Advocates of Gulf War syndrome argue that the government shouldn’t repeat the Agent Orange experience. They say that the government bungled Agent Orange investigations for years but that “science” finally proved that veterans’ claims of Agent Orange-caused deaths, diseases and birth defects were real.
The advocates interpret the science incorrectly. The Agent Orange saga was a clear case of politics’ twisting science, and it indicates that Gulf War syndrome should be treated as a political issue and settled politically without dragging science into a debate in which it will be overruled and dismissed.
Like Gulf War syndrome, “Agent Orange diseases” began with veterans’ reports. Veterans dying from cancers appeared on television and blamed Agent Orange; reporters tracked down veterans’ children with birth defects and blamed Agent Orange.

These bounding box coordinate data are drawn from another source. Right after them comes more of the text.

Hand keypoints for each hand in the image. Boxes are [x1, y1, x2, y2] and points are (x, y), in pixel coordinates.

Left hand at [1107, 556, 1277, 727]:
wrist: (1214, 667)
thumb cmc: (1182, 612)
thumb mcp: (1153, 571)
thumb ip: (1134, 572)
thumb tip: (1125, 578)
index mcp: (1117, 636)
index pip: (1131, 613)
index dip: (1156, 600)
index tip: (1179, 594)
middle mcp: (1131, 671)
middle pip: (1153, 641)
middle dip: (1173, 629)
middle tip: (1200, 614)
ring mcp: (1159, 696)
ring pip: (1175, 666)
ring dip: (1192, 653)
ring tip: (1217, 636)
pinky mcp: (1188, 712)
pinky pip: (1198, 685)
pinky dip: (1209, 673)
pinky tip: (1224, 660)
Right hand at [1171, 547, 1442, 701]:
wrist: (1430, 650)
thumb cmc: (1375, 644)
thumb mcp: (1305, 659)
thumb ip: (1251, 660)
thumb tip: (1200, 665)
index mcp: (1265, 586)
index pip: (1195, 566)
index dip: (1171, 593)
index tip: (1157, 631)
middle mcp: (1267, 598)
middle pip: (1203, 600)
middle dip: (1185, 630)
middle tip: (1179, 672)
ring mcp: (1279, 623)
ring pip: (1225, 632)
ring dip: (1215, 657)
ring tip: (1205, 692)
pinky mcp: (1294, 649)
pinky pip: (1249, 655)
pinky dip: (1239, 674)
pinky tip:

There was no evidence that the veterans had ever been exposed to Agent Orange, and cancers and birth defects occur everyday in people who were never exposed. Blaming was enough; it wasn’t necessary to show any connection.
With the press on their side, the veterans pressed their claims before Congress. Congress decided that there was not enough evidence to decide whether Agent Orange was to blame; in 1979, it ordered studies of Vietnam veterans’ health.
The Centers for Disease Control did the studies. CDC reported that mortality rates, disease rates and the frequency of birth defects in veterans’ children were comparable for men who did and did not serve in Vietnam. CDC also found that few, if any, ground troops in Vietnam had been exposed to Agent Orange.
The Air Force’s Operation Ranch Hand sprayed 90 percent of the Agent Orange used in Vietnam. There is no difference in the health of the Ranch Hands, the only veterans known to have been exposed, and that of other veterans who served in Southeast Asia at the same time and flew the same kinds of airplanes but were not exposed to Agent Orange.